§ **SHORT TASK A**
Please return, unchanged, the stretch of the calendar entries that opens with the line containing "State the end time." and closes with the final entry, both ends included.

§ **SELECTED PASSAGE**
:::::

RE: HBase parallel scanner performance

2012-04-19 Thread Bijieshan
Hi Narendra,

I have a few doubts:

1. Which version you are using?
2. What's the size of each KeyValue?
3. Did you change the GC parameters in client side or server side? After 
changing the GC parameters, did you keep an eye on the GC logs? 

Thank you.

Regards,
Jieshan

-Original Message-
From: Narendra yadala [mailto:narendra.yad...@gmail.com] 
Sent: Thursday, April 19, 2012 8:04 PM
To: user@hbase.apache.org
Subject: Re: HBase parallel scanner performance

Hi Michel

Yes, that is exactly what I do in step 2. I am aware of the reason for the
scanner timeout exceptions. It is the time between two consecutive
invocations of the next call on a specific scanner object. I increased the
scanner timeout to 10 min on the region server and still I keep seeing the
timeouts. So I reduced my scanner cache to 128.

Full table scan takes 130 seconds and there are 2.2 million rows in the
table as of now. Each row is around 2 KB in size. I measured time for the
full table scan by issuing `count` command from the hbase shell.

I kind of understood the fix that you are specifying, but do I need to
change the table structure to fix this problem? All I do is a n^2 operation
and even that fails with 10 different types of exceptions. It is mildly
annoying that I need to know all the low level storage details of HBase to
do such a simple operation. And this is happening for just 14 parallel
scanners. I am wondering what would happen when there are thousands of
parallel scanners.

Please let me know if there is any configuration param change which would
fix this issue.

Thanks a lot
Narendra

On Thu, Apr 19, 2012 at 4:40 PM, Michel Segel michael_se...@hotmail.comwrote:

 So in your step 2 you have the following:
 FOREACH row IN TABLE alpha:
 SELECT something
 FROM TABLE alpha
 WHERE alpha.url = row.url

 Right?
 And you are wondering why you are getting timeouts?
 ...
 ...
 And how long does it take to do a full table scan? ;-)
 (there's more, but that's the first thing you should see...)

 Try creating a second table where you invert the URL and key pair such
 that for each URL, you have a set of your alpha table's keys?

 Then you have the following...
 FOREACH row IN TABLE alpha:
   FETCH key-set FROM beta
   WHERE beta.rowkey = alpha.url

 Note I use FETCH to signify that you should get a single row in response.

 Does this make sense?
 ( your second table is actually and index of the URL column in your first
 table)

 HTH

 Sent from a remote device. Please excuse any typos...

 Mike Segel

 On Apr 19, 2012, at 5:43 AM, Narendra yadala narendra.yad...@gmail.com
 wrote:

  I have an issue with my HBase cluster. We have a 4 node HBase/Hadoop
 (4*32
  GB RAM and 4*6 TB disk space) cluster. We are using Cloudera distribution
  for maintaining our cluster. I have a single tweets table in which we
 store
  the tweets, one tweet per row (it has millions of rows currently).

:::::

§ **SHORT TASK B**
Answer these questions on the HBase mailing-list thread:
(i) How many nodes are in the HBase/Hadoop cluster described?
(ii) How long does the full table scan take?
(iii) According to Mike Segel, what is the suggested second table actually?

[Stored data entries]

:::::

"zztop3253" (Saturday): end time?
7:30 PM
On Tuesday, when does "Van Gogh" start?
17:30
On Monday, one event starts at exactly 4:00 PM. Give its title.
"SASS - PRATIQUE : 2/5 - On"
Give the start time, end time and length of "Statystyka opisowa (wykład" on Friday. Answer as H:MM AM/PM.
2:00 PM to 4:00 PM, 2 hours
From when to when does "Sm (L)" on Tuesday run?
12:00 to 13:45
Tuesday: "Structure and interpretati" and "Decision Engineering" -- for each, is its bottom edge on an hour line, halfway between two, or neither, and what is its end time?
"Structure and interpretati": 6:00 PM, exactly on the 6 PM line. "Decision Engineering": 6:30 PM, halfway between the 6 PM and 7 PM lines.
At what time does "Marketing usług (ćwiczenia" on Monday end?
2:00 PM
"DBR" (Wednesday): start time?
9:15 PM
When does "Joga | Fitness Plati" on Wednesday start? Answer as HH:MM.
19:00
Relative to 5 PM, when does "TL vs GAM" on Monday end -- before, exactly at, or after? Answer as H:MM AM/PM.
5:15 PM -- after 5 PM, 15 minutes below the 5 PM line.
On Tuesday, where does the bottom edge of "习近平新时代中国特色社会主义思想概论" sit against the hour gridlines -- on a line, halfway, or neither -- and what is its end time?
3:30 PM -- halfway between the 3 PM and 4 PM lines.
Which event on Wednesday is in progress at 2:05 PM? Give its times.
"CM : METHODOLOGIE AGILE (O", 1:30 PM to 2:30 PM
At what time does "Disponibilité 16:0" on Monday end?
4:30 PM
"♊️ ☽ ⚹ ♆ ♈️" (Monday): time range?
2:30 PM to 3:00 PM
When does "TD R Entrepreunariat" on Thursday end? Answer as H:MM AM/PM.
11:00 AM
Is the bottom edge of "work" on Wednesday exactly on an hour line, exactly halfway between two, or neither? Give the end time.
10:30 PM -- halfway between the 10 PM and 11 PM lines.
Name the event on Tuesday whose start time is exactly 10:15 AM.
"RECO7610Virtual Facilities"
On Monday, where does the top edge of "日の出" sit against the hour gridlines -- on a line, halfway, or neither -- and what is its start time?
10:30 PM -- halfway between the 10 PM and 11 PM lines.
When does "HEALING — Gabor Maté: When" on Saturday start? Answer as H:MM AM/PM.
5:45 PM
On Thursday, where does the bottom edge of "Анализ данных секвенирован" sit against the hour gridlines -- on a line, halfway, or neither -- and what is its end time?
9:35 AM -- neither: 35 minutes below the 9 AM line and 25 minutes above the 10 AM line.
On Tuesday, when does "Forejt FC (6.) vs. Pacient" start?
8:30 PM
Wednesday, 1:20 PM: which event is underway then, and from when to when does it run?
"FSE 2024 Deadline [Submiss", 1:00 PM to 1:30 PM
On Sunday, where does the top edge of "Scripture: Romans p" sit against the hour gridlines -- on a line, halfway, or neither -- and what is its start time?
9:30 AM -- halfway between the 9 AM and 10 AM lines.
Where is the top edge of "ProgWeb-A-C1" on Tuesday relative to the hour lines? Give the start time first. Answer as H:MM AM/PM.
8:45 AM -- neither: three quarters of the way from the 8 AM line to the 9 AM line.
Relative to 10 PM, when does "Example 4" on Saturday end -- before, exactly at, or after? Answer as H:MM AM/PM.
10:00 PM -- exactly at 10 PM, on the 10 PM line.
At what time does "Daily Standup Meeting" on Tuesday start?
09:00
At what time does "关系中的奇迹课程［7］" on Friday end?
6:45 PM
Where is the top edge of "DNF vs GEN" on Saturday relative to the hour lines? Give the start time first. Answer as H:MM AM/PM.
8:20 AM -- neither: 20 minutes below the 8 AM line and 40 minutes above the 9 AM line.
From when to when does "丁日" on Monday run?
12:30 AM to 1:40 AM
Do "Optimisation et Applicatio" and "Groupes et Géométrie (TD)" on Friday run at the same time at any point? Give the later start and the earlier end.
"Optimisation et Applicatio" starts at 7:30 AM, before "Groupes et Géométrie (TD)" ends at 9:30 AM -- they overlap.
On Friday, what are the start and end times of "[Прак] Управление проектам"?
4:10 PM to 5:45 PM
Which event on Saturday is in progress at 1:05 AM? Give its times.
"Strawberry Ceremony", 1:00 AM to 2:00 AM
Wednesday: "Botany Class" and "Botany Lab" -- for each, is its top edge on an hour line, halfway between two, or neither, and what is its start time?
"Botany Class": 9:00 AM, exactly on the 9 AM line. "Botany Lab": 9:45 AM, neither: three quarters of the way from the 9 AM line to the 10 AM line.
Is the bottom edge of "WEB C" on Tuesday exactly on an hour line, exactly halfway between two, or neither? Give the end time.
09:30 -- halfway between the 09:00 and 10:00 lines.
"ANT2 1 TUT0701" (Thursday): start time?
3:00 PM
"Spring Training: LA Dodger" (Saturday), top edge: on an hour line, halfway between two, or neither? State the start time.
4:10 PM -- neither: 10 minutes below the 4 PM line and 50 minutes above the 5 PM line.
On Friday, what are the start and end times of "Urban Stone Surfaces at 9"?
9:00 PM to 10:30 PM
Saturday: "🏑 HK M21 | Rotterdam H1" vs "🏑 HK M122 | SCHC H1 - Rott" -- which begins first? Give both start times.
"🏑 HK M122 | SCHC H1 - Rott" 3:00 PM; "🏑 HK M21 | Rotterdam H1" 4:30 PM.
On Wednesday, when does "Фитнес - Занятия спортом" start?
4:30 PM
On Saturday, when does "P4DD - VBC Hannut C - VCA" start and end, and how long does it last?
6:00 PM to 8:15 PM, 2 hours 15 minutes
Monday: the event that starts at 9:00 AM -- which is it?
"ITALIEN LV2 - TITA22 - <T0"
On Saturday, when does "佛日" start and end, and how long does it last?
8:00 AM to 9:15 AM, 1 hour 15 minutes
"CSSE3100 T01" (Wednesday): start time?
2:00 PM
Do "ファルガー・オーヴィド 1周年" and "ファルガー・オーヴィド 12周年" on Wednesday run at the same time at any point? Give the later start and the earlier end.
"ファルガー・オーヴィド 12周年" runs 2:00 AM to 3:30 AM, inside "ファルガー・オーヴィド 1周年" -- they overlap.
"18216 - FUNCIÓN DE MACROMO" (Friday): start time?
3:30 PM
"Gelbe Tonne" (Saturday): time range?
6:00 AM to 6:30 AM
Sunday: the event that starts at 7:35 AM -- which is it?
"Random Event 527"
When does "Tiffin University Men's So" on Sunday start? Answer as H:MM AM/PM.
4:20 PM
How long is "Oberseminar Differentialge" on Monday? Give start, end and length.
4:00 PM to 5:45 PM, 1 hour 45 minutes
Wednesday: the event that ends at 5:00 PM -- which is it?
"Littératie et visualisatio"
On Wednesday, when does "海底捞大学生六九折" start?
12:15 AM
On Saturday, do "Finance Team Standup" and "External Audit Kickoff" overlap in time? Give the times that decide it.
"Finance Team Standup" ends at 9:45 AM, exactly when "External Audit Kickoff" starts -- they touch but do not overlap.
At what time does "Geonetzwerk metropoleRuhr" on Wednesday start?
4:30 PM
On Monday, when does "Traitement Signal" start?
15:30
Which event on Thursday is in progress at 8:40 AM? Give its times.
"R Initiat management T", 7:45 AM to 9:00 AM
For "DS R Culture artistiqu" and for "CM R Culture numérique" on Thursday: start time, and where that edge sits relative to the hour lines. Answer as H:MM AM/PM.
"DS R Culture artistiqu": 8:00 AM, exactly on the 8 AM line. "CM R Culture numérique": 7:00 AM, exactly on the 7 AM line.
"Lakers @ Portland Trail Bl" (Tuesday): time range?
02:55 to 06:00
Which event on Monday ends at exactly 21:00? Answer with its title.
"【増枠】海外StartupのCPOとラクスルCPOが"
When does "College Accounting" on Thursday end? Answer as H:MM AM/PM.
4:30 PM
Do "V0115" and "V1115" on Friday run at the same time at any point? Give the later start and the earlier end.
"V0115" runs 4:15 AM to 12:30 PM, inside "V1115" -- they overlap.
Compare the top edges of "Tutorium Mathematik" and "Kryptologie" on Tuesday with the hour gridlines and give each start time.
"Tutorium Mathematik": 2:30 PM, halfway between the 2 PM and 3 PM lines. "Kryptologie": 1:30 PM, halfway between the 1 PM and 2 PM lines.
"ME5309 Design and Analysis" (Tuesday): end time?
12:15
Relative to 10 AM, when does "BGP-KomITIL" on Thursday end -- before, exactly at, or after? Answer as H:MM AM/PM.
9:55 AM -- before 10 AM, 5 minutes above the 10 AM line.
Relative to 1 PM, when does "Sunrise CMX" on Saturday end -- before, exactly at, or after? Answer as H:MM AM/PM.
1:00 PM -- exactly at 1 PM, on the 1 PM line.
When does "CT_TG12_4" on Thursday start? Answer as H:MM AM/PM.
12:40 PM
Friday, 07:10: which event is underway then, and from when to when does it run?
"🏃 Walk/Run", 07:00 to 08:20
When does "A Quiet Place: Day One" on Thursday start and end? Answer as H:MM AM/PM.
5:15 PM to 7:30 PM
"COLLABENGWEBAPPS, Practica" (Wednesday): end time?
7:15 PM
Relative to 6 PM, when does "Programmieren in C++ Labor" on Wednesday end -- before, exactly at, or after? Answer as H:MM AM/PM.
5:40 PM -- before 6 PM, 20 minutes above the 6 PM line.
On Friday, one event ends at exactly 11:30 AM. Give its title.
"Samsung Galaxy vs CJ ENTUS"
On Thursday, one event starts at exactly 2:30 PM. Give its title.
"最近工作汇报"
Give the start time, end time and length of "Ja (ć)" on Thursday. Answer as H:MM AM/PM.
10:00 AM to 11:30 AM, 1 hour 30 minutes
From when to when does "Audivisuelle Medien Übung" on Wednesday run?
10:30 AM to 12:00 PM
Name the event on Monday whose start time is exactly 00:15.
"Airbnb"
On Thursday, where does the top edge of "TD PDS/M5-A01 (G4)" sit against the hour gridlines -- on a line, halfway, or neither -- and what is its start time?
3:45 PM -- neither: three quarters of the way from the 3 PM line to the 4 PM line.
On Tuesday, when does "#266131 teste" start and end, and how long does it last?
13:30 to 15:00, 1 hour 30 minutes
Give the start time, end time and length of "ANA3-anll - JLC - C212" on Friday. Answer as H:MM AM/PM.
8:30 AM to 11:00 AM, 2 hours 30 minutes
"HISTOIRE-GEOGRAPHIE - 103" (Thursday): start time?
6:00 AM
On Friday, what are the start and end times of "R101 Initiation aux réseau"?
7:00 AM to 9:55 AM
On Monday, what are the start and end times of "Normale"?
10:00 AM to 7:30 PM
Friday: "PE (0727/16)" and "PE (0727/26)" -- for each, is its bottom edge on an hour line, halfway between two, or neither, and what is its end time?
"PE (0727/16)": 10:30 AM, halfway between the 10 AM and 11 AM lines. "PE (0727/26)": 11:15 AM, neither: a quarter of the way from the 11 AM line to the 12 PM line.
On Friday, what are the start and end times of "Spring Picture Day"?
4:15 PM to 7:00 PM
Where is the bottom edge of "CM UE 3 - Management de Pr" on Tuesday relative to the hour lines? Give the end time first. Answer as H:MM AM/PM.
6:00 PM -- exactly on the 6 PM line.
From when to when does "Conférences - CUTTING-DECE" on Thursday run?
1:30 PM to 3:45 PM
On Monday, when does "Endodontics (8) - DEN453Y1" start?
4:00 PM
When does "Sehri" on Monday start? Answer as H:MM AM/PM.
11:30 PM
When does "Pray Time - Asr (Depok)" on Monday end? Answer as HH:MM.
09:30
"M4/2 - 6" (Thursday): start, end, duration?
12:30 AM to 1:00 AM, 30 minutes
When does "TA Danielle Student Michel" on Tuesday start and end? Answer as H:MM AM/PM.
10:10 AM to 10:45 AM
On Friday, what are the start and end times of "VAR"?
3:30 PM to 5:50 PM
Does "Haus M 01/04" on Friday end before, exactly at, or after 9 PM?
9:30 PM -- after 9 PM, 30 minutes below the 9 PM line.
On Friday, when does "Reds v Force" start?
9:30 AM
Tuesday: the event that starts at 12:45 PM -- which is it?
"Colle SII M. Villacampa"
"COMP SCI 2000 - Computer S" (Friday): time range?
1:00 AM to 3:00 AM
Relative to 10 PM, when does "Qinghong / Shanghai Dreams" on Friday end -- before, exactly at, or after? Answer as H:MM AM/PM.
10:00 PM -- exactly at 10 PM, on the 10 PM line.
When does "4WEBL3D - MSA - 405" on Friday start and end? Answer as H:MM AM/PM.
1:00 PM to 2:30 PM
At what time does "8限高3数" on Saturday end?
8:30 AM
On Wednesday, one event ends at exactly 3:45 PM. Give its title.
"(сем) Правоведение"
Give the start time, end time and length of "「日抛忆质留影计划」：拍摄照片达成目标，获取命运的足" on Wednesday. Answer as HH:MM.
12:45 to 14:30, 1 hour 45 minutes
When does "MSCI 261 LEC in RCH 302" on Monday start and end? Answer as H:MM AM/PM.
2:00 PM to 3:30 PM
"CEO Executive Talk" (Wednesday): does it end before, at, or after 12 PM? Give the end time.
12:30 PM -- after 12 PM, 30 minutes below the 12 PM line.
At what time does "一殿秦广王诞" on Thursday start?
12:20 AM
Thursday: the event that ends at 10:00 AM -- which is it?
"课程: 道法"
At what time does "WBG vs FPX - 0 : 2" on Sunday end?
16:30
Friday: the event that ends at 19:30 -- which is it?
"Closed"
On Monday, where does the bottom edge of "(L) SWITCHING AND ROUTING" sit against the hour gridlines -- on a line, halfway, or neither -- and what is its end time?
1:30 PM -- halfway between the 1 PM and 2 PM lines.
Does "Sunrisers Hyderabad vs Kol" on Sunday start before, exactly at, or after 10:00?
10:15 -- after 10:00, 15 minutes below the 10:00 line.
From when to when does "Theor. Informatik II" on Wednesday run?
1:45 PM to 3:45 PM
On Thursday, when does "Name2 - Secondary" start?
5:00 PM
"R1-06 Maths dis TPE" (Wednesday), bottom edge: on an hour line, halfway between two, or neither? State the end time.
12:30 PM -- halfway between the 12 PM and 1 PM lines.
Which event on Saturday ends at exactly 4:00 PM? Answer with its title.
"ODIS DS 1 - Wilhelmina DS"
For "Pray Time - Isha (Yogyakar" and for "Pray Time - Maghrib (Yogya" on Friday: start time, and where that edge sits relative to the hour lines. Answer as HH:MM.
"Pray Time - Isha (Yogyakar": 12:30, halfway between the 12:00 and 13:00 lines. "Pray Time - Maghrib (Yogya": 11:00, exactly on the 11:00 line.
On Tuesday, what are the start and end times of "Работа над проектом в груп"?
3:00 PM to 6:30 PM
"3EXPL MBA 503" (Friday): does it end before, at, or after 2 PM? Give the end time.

:::::

§ **EXERCISE RESPONSE A**
"R1-06 Maths dis TPE" (Wednesday), bottom edge: on an hour line, halfway between two, or neither? State the end time.
12:30 PM -- halfway between the 12 PM and 1 PM lines.
Which event on Saturday ends at exactly 4:00 PM? Answer with its title.
"ODIS DS 1 - Wilhelmina DS"
For "Pray Time - Isha (Yogyakar" and for "Pray Time - Maghrib (Yogya" on Friday: start time, and where that edge sits relative to the hour lines. Answer as HH:MM.
"Pray Time - Isha (Yogyakar": 12:30, halfway between the 12:00 and 13:00 lines. "Pray Time - Maghrib (Yogya": 11:00, exactly on the 11:00 line.
On Tuesday, what are the start and end times of "Работа над проектом в груп"?
3:00 PM to 6:30 PM
"3EXPL MBA 503" (Friday): does it end before, at, or after 2 PM? Give the end time.

§ **EXERCISE RESPONSE B**
(i) Four nodes.
(ii) 130 seconds.
(iii) An index of the URL column in the first table.